Vietnam’s metamorphosis has minted a handful of billionaires, brought luxury high-rise condos and metro lines, and pushed down poverty levels. Luc says one strategy is to support talented citizens who study abroad, as he did, and return with newly acquired skills, knowledge and connections.
A legacy of the Vietnam War is a huge diaspora of former refugees – people who notice the changing face of the country and want to return. That has meant overseas Vietnamese returning and contributing to the rising film industry, managing investment funds, designing new urban districts, or even opening a McDonald’s franchise. They have been called a secret weapon for the economy.
In its second act, Vietnam will have to double down on technology, research and development, and innovation, Luc says. He rattles off the numbers – the 66 per cent internet penetration rate, the 55 per cent of mobile devices that are smartphones.
The education system’s strong emphasis on maths and science has meant Vietnamese pupils often outperform their peers in rich nations on international exams. However, tech talent remains at entry level. Vietnam still relies on foreign enterprises such as South Korea’s Samsung, which is responsible for about a quarter of all exports.
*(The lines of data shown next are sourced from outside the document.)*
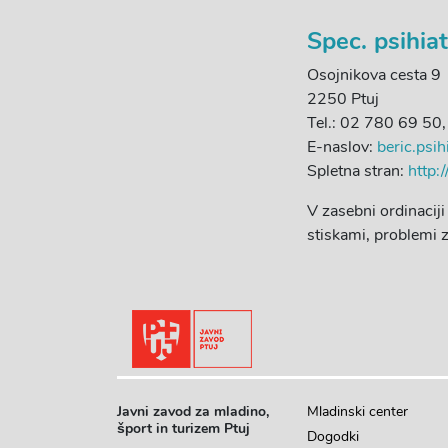
Spec. psihiat
Osojnikova cesta 9
2250 Ptuj
Tel.: 02 780 69 50
E-naslov:
beric.psi
Spletna stran:
http:
V zasebni ordinacij
stiskami, problemi z
Javni zavod za mladino,
Mladinski center
šport in turizem Ptuj
Dogodki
To avoid the middle-income trap, Vietnam must move up the value chain beyond assembling mobile phones. It can promote its highly educated workforce as further value addition for investors – Vietnamese engineers and coders might not surpass Silicon Valley’s best, but they provide great talent and value for the investment.
Vietnam’s economic development has already demonstrated a potential pathway out of poverty. Next it has its eye on a pathway to middle-income status. As it tilts in that direction, Luc worries about the possible pitfalls of modernisation and industrialisation, such as road congestion, air and water pollution, and wasteful consumption.
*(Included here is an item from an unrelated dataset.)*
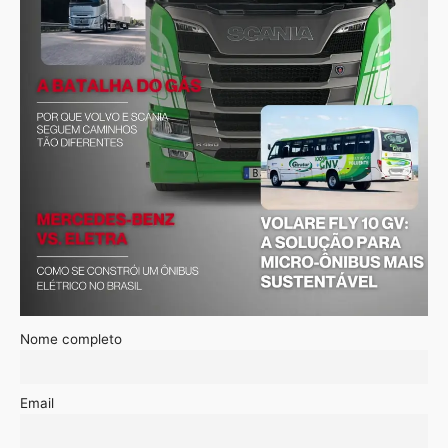
Nome completo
Vietnamese wonder how they can have the best of all worlds – greater prosperity, as well as a clean environment and high overall standard of living. Luc hopes Vietnam does not lose certain gems of its culture to modern life – the kind of close-knit family culture where friends often walk hand-inhand, and refer to one another as “brother” or “aunty”.
“The good traditions should be maintained and some of the cultural values, for example, people respecting each other, and family members are more closely connected and talking to each other,” he says.
Cars and televisions are nice conveniences, he says, but it is important not to forget the point of all the efforts and economic growth – to give as many people as possible a good quality of life.
“We are trying to improve, and of course on the one hand we try to develop the economy,” he says. “On the other hand, we need to focus on people’s needs.”
As a chief economist of the Bank for Investment and Development of Vietnam (BIDV), I have to lead all of the research activities in the bank, which include research on macroeconomics, banking finance, real sector analysis, and international economics and markets. Our audience consists of both BIDV and external clients, who include government officials and corporate managers. In accomplishing such tasks I need various skills, but the top three include:
- Skills in writing briefs, since many in the audience are practitioners and policymakers who require brief and sharp reports.
- Effective communication skills. Even complex issues should be made clear and key messages should be pointed out.
- Great teamwork, as a lot of reports, articles or analytical work require coordination and collaboration from various contributors, both internally and externally.
I try to practise and improve those skills whenever possible, and this philosophy has helped me a lot.